En réaction, le Conseil de sécurité des Nations unies a publié une déclaration condamnant ces violences. Il a appelé les autorités intérimaires syriennes à protéger tous les civils, quelle que soit leur origine, à respecter les cessez-le-feu et à garantir un accès humanitaire total. Le texte exige aussi que des enquêtes soient menées rapidement, de manière transparente et impartiale.
Au-delà de Soueïda, d’autres foyers d’alerte inquiètent. Le 22 juin, à Damas, un kamikaze s’est fait exploser lors de la liturgie à l’église grecque-orthodoxe Saint-Élie, dans le quartier de Dweila, faisant 25 morts et des dizaines de blessés. Les autorités ont d’abord pointé du doigt l’organisation État islamique, avant que le groupuscule Saraya Ansar al-Sunnah ne revendique l’attaque. Des interpellations ont suivi.
Le 6 août, à Tartous, les Forces de sécurité intérieure disent avoir déjoué un plan visant l’église maronite Mar Élias, dans le village d’Al-Khuraybat (région de Safita), et arrêté deux suspects, avec saisie d’explosifs.
Annoncer pour gagner du temps?
Encore une fois, le président de transition, Ahmad al-Chareh, a promis que les responsables seraient poursuivis. Mais cette promesse intervient dans un climat de méfiance. En mars dernier, après les massacres de civils alaouites sur la côte syrienne, il avait créé une commission d’enquête avec un délai de 30 jours. En avril, faute de résultats, ce délai avait été prolongé de trois mois. Depuis, aucune conclusion n’a été rendue publique.

=====

## À faire:
1: Relevez toutes les indications de jour ou de mois que donne le texte sur les violences en Syrie.
2: Rédigez la suite du texte sur les violences en Syrie, en partant de sa dernière phrase.
Les lignes qui suivent ne sont pas utiles pour ce travail.

## Lignes enregistrées du jeu de données:
=====

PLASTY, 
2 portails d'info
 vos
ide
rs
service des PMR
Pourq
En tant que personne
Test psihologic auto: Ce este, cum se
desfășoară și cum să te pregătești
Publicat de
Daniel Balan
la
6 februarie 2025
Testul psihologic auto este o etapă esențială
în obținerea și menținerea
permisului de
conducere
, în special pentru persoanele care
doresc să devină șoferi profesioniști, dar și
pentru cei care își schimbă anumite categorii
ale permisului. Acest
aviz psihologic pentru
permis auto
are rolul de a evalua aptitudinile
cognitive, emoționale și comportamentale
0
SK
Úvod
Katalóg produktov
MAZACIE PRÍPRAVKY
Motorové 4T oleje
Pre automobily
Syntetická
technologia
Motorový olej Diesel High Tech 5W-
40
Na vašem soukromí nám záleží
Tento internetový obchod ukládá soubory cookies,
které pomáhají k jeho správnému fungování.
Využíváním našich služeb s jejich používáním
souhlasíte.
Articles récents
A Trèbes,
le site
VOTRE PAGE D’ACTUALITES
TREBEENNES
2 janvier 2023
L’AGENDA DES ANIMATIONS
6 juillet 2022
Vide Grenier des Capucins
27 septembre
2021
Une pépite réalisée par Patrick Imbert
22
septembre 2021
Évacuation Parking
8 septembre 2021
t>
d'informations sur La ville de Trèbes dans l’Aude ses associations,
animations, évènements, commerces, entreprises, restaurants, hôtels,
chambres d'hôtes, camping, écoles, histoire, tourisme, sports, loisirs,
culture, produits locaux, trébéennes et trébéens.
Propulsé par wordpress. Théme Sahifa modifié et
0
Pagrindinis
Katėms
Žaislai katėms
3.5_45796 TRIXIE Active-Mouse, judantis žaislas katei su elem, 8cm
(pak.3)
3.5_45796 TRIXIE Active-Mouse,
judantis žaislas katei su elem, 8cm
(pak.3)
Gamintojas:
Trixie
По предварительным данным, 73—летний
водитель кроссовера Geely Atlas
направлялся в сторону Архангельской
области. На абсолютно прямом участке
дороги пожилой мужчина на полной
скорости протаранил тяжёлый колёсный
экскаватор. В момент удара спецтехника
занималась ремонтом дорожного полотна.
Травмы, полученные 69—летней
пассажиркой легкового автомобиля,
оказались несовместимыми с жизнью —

=====

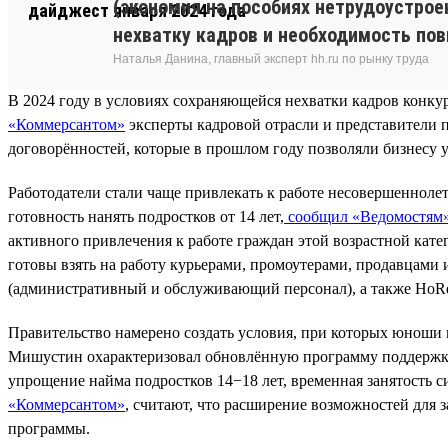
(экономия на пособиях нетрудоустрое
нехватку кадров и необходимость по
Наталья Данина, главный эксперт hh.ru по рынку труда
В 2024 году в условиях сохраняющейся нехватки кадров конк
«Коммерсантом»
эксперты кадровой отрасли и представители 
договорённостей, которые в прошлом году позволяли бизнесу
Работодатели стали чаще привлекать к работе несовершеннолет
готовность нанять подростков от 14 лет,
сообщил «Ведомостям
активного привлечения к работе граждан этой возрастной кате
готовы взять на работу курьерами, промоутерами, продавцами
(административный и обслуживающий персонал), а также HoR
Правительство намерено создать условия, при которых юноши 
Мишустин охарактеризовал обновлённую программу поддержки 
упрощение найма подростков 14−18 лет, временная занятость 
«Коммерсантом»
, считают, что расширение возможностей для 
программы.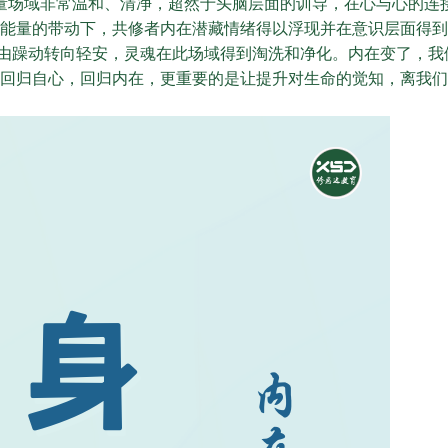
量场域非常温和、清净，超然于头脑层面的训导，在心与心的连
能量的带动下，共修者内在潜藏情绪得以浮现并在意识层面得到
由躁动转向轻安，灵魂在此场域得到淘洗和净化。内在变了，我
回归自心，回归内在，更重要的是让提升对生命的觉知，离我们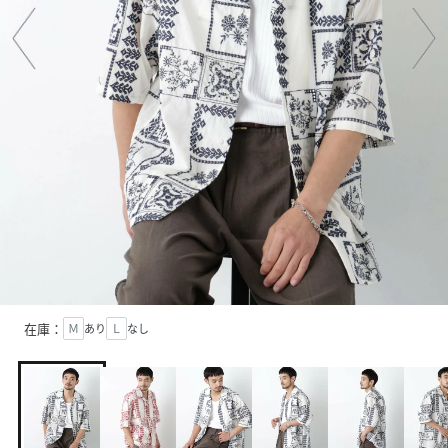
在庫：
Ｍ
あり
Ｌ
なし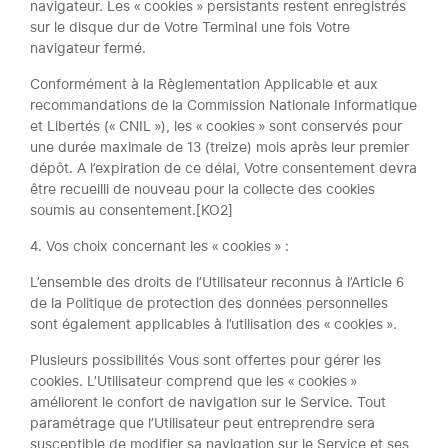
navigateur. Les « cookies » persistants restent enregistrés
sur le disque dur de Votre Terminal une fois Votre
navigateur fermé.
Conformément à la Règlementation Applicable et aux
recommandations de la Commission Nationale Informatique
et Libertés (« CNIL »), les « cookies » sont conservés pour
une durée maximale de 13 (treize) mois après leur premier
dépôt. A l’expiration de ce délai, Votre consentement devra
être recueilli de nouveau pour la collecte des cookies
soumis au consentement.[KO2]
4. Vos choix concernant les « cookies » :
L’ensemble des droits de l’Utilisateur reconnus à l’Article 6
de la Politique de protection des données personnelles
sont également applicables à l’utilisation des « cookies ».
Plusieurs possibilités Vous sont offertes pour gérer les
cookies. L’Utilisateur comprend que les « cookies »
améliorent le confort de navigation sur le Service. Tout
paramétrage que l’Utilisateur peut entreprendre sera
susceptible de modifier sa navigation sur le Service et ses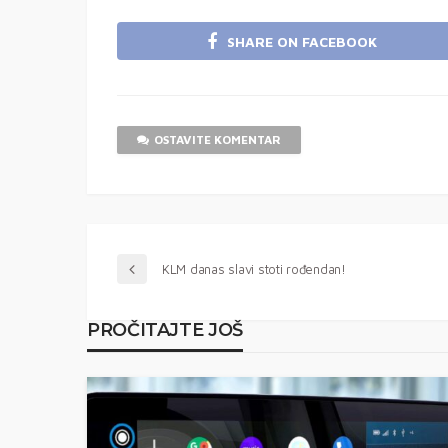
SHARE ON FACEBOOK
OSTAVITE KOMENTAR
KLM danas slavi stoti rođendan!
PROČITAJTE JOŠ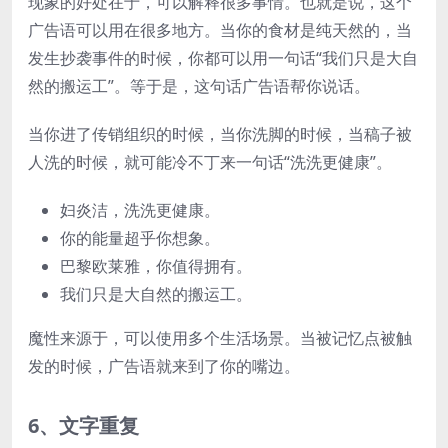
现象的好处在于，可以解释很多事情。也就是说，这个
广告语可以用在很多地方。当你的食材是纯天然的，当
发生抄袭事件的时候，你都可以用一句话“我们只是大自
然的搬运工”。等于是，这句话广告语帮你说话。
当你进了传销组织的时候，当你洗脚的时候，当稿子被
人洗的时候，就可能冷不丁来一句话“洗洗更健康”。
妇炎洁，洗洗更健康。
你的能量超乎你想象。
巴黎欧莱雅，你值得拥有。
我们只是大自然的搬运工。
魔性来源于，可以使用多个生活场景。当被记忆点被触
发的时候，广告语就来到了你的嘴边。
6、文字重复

=====

## Corrigé des activités:
1: le 22 juin ; le 6 août ; en mars dernier ; en avril

2:
Pour de nombreux Syriens, le scénario se répète: une tragédie, un discours officiel, l’annonce d’une enquête… puis le silence. Un enchaînement qui finit par briser la confiance et conforter l’idée que les responsables échappent toujours à la justice.
L’ombre des enquêtes oubliées
Au Liban, durant les années d’occupation syrienne (1976–2005), il était courant que des enquêtes soient annoncées face à des attentats ou des assassinats politiques, souvent spectaculaires, ayant mobilisé l’opinion, pour finalement ne jamais aboutir. Cette stratégie du «geste symbolique» sans suite, aujourd’hui répétée par Al-Chareh, évoque une dynamique tristement familière. Un silence judiciaire qui résonne comme un écho lointain des enquêtes libanaises non abouties. On sait comment ça commence, on sait comment ça finit: par un silence qui, à force, sonne comme une réponse.